Zachary Lesser, Edward W. Kane Professor of English at the University of Pennsylvania, is the author of three award-winning monographs and a general editor of The Arden Shakespeare (fourth series). He is a world-leading scholar in the materiality of texts, evidenced in his recent Ghosts, Holes, Rips, and Scrapes (Penn Press, 2021), which was shortlisted for the DeLong Book History Prize. He is also the co-creator of two important digital databases, the Shakespeare Census and DEEP: Databases of Early English Playbooks, and the Director of the University of Pennsylvania’s Workshop in the History of Material Texts.


Sonia Massai

Sonia Massai is the author of three monographs, including Shakespeare and the Rise of the Editor (Cambridge, 2007), a seminal pre-history of Shakespeare editing. She has edited drama for the Arden Early Modern Drama series and is a general editor of the Cambridge Shakespeare Editions, a project that combines traditional print editions with digital texts and supporting material. Dr Massai’s exemplary knowledge of the history of Shakespearean editing, as well as her extensive experience as an editor at the vanguard of digital innovation, will contribute much to the conference’s focus on editing Shakespearean texts. Dr Massai has also published on world-wide Shakespeares and, recently, on how identity is defined through accents in performance.


Eric Rasmussen

Eric Rasmussen is an internationally renowned bibliographer and editor, with special expertise in the Shakespeare folios. Stories about his authentication of a newly discovered Shakespeare First Folio were featured in the New York Times, the Guardian, and the BBC. His book, The Shakespeare Thefts: In Search of the First Folios, was serialized by the London Sunday Times. He brings to the conference deep knowledge of editorial practices and challenges, having edited the Complete Works for the Royal Shakespeare Company and critical editions of individual plays for the Arden Shakespeare, Oxford’s World’s Classics, and the Revels Plays.

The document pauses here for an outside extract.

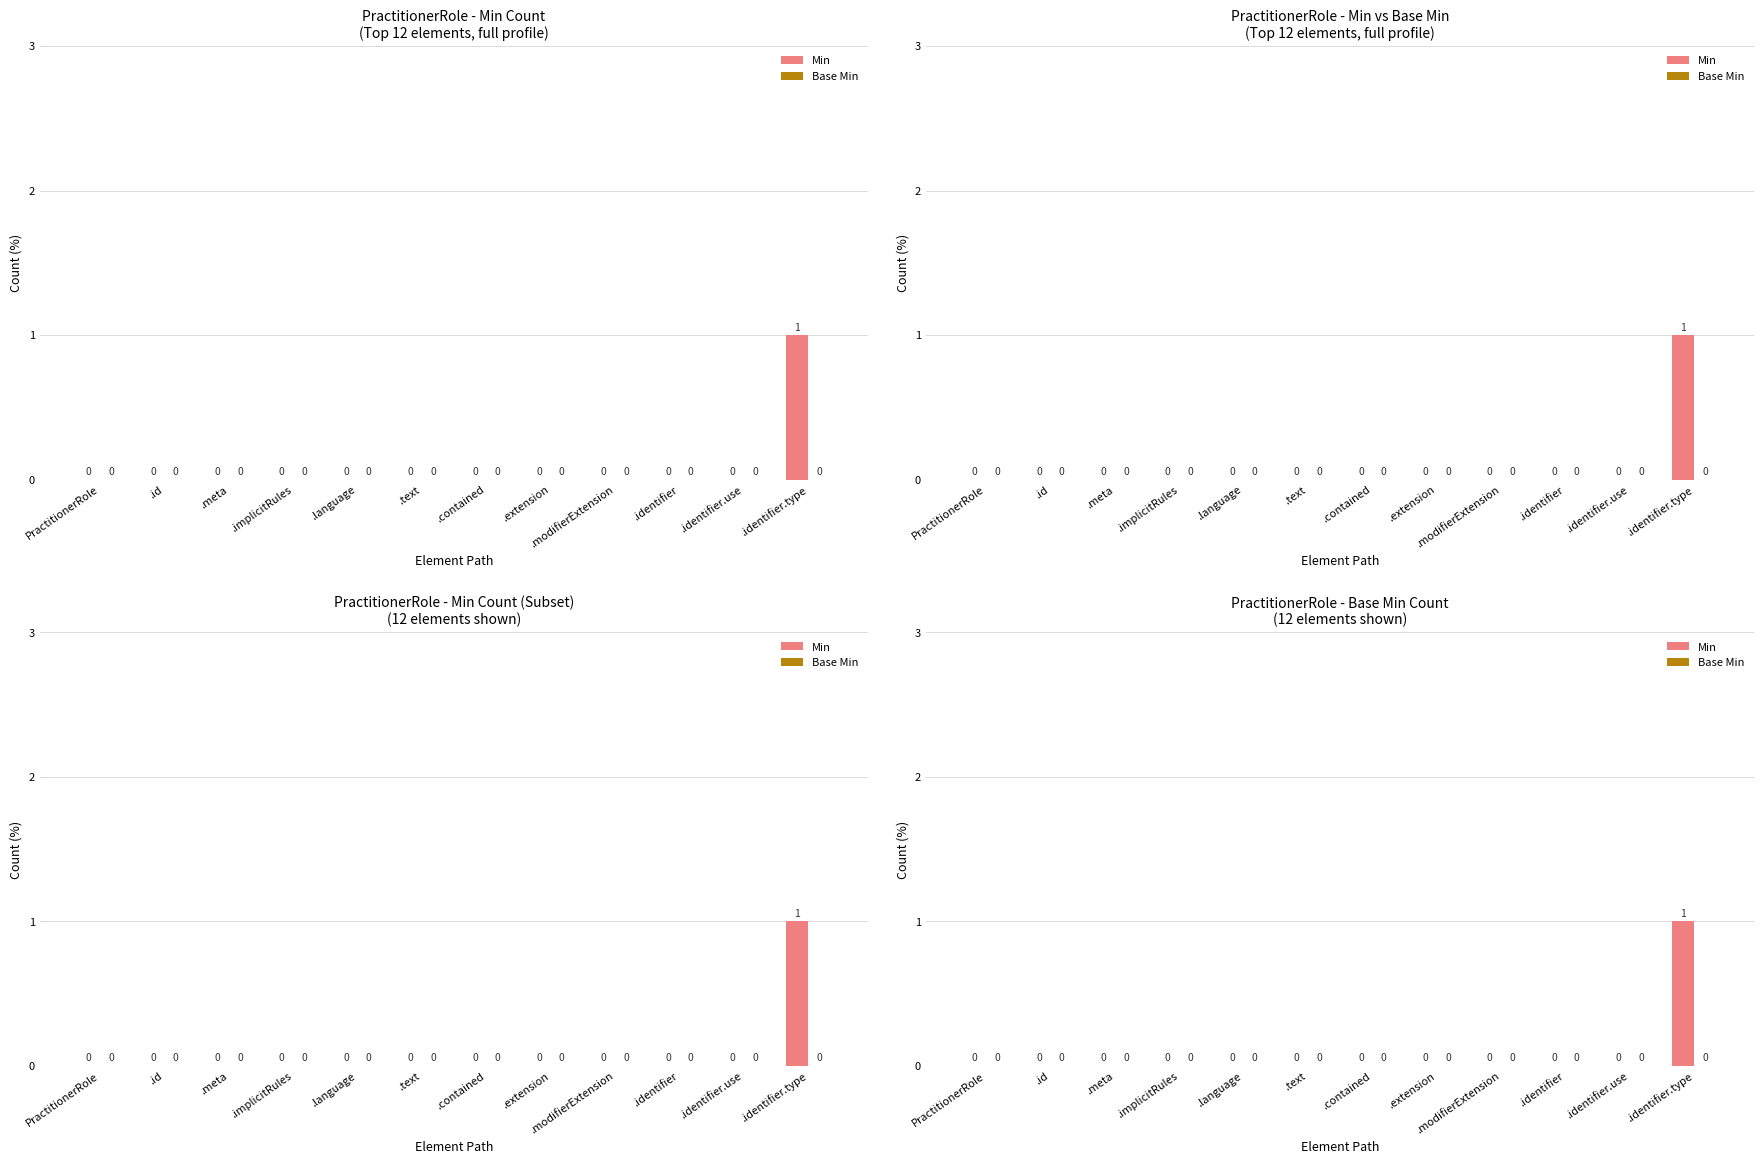

Reading right to left, list all the values displayed in this chart.

Min: .identifier.type=1	.identifier.use=0	.identifier=0	.modifierExtension=0	.extension=0	.contained=0	.text=0	.language=0	.implicitRules=0	.meta=0	.id=0	PractitionerRole=0
Base Min: .identifier.type=0	.identifier.use=0	.identifier=0	.modifierExtension=0	.extension=0	.contained=0	.text=0	.language=0	.implicitRules=0	.meta=0	.id=0	PractitionerRole=0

He is a contributor to The Cambridge Edition of the Works of Ben Jonson (named Book of the Year for 2012 by the Times Literary Supplement) and Shakespeare Beyond Doubt (named Book of the Year for 2013 by both the TLS and History Today).


Misha Teramura

Misha Teramura is Associate Professor of English at the University of Toronto. His work has been published in such journals as ELH, Shakespeare Quarterly, Modern Philology, English Literary Renaissance, RES, Early Theatre, Huntington Library Quarterly, and The Chaucer Review, and has received both the Martin Stevens Award for Best New Essay in Early Drama Studies and the Barbara Palmer Award for Best New Essay in Early Drama Archival Research. He is currently working on two book projects, titled ​Paper Plays: The Material Lives of Early Modern Manuscript Playbooks and Reading Lost Plays: Early Modern Drama and the Forms of Textual Survival, and is editing Henry IV, Part 2 for the Arden Shakespeare Fourth Series. He is also a Fellow of the Royal Historical Society and a co-editor of the Lost Plays Database.